RDMA编程实例rdma_cm API

RDMA编程基础

存储大师班 | RDMA简介与编程基础 -https://zhuanlan.zhihu.com/p/387549948

1. RDMA的学习环境搭建

RDMA需要专门的RDMA网卡或者InfiniBand卡才能使用,学习RDMA而又没有这些硬件设备,可以使用一个软件RDMA模拟环境,softiwarp ,

更多的rdmacm实例:,

需要注意的是,这个例子里面缺省用的是IPv6连接,如果希望在IPv4环境下测试,需要先改代码用IPv4地址。

2. RDMA与socket的类比

和Socket连接类似,RDMA连接也分为可靠连接和不可靠连接。然而也不完全相同,Socket的可靠连接就是TCP连接,是流式的;不可靠连接也就是UDP,是消息式的。对于RDMA来说,无论是可靠连接和不可靠连接,都是消息式的。

编程角度看,RDMA代码也分为Server端,Client端,也有bind, listen, connect, accept,等动作,然而细节上仍有不少区别。

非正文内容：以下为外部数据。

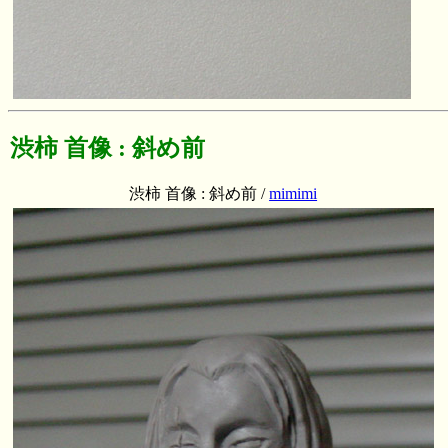
渋柿 首像 : 斜め前
渋柿 首像 : 斜め前 /
mimimi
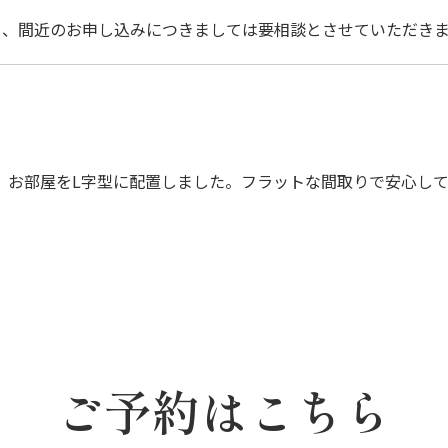
日、間近のお申し込みにつきましては要相談とさせていただき
、お部屋をL字型に配置しました。フラットな間取りで安心し
ご予約はこちら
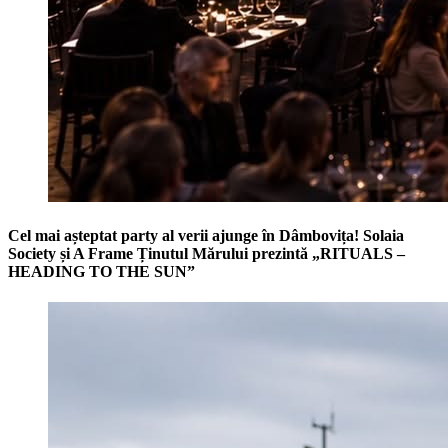
Cel mai așteptat party al verii ajunge în Dâmbovița! Solaia
Society și A Frame Ținutul Mărului prezintă „RITUALS –
HEADING TO THE SUN”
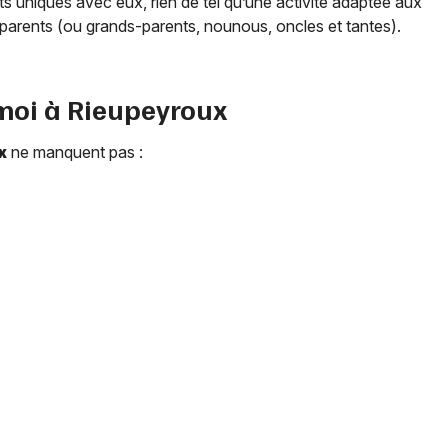
 uniques avec eux, rien de tel qu’une activité adaptée aux
parents (ou grands-parents, nounous, oncles et tantes).
 moi à
Rieupeyroux
x
ne manquent pas :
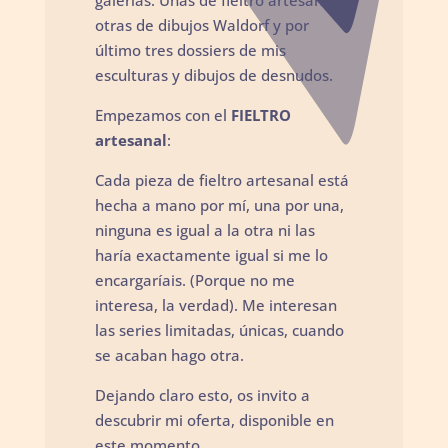
galerías. Unas de fieltro artesanal,
otras de dibujos Waldorf y por
último tres dossiers de mis
esculturas y dibujos de desnudos.
Empezamos con el
FIELTRO
artesanal
:
Cada pieza de fieltro artesanal está
hecha a mano por mí, una por una,
ninguna es igual a la otra ni las
haría exactamente igual si me lo
encargaríais. (Porque no me
interesa, la verdad). Me interesan
las series limitadas, únicas, cuando
se acaban hago otra.
Dejando claro esto, os invito a
descubrir mi oferta, disponible en
este momento.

大家可以关注一下mellonx的vma,貌似可以直接用socket api通信,方便很多:

【RDMA】降低CPU除了RDMA (vbers)还是VMA ?|使用socket进行RDMA编程?_bandaoyu的note-CSDN博客

前言看介绍,像是mellonx针对其kernel bypass网卡(RDMA网卡)提供的一个lib库,该lib库对外提供socket api,使得用户的程序不需要修改就可以直接使用kernel bypass网卡(如RDMA网卡)。我们都知道RDMA 网卡目前使用的是rdma_cm和vbers api编程,和socket不一样,如果能用socket对RDMA编程,那确实是很大的利好。官网介绍什么是VMA?Mellanox Interconnect Community官方介绍:M

https://blog.csdn.net/bandaoyu/article/details/120726746

rdma_cm API说明:

https://linux.die.net/man/3/rdma_create_id (推荐)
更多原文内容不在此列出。